EXERCISE GOAL: Please return all lines from the records below that include the string "δικαιούχους".

[Collected data entries]
★ ★ ★ ★ ★

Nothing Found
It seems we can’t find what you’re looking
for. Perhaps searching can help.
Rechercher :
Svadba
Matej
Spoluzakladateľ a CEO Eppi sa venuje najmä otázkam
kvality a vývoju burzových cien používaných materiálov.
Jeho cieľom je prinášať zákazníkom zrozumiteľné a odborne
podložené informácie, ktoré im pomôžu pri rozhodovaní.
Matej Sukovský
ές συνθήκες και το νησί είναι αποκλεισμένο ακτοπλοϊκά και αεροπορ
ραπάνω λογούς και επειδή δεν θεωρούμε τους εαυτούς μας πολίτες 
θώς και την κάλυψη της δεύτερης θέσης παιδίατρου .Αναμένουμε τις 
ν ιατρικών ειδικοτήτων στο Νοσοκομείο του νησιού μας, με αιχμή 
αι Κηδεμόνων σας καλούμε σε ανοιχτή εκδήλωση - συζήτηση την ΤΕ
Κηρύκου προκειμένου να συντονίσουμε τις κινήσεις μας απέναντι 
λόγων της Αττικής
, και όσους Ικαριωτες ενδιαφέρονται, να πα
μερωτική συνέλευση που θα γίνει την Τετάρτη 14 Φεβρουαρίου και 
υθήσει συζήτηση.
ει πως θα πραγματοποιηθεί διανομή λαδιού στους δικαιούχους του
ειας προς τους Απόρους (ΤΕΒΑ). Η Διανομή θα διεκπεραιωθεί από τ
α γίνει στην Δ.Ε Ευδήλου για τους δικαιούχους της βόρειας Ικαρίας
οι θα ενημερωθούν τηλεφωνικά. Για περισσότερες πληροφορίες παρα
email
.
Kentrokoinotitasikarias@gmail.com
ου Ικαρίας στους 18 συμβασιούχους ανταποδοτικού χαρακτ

★ ★ ★ ★ ★

ANSWER TO THIS PROBLEM:
ει πως θα πραγματοποιηθεί διανομή λαδιού στους δικαιούχους του
α γίνει στην Δ.Ε Ευδήλου για τους δικαιούχους της βόρειας Ικαρίας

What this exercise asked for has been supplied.